## Assigned task
Copy out, exactly as written, only the line containing "Хлеб пшеничный (обед): 0 -> 0.01" and the lines after it through the end of the records.

-- Input data follows --

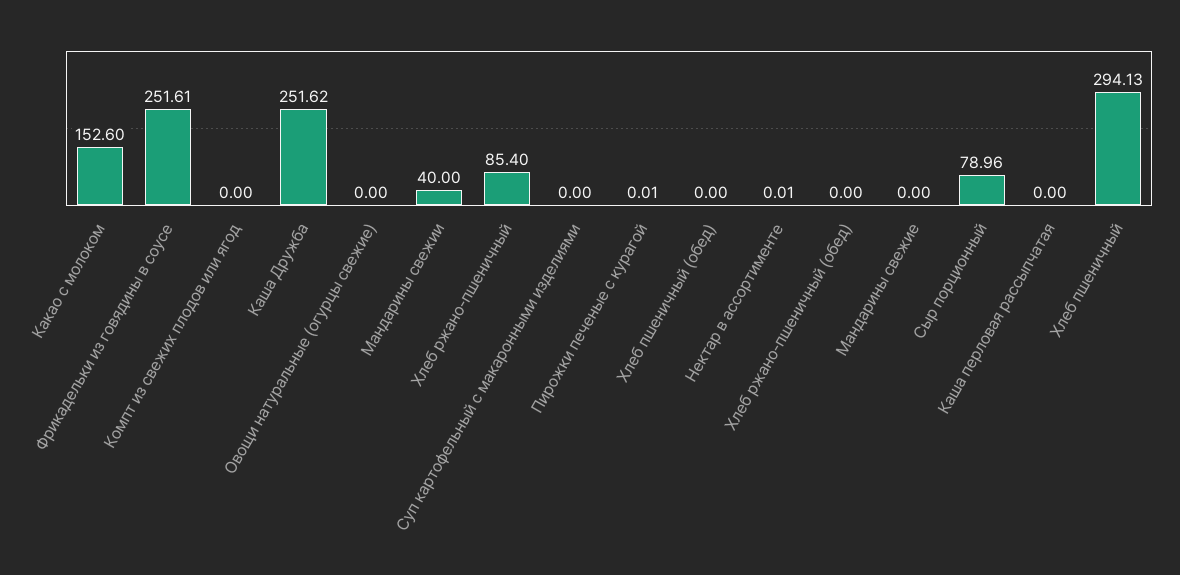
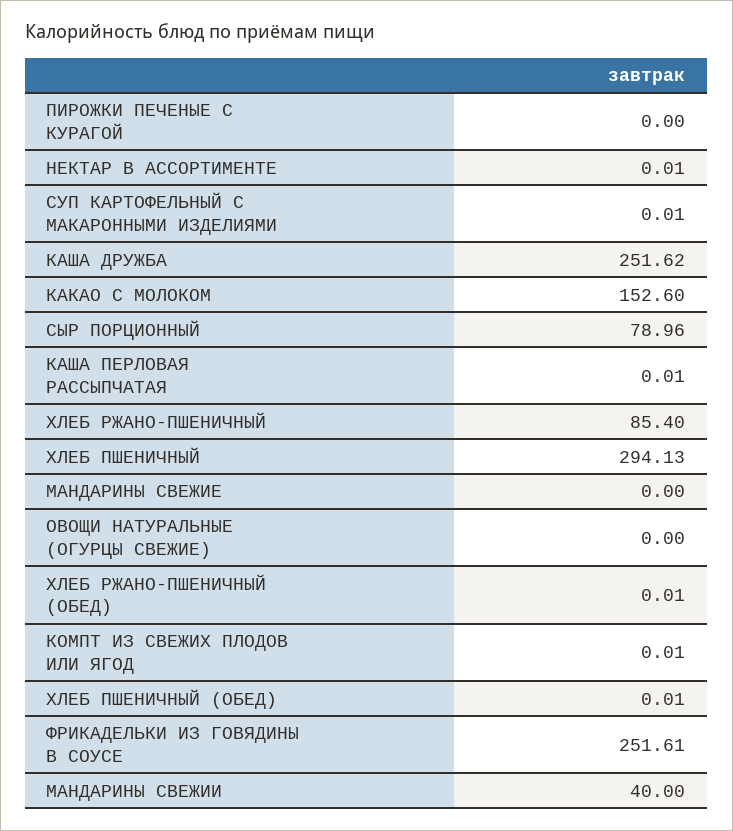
Компт из свежих плодов или ягод: 0 -> 0.01
Суп картофельный с макаронными изделиями: 0 -> 0.01
Пирожки печеные с курагой: 0.01 -> 0
Хлеб пшеничный (обед): 0 -> 0.01
Хлеб ржано-пшеничный (обед): 0 -> 0.01
Каша перловая рассыпчатая: 0 -> 0.01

-- Input data concluded --

## Exercise output
Хлеб пшеничный (обед): 0 -> 0.01
Хлеб ржано-пшеничный (обед): 0 -> 0.01
Каша перловая рассыпчатая: 0 -> 0.01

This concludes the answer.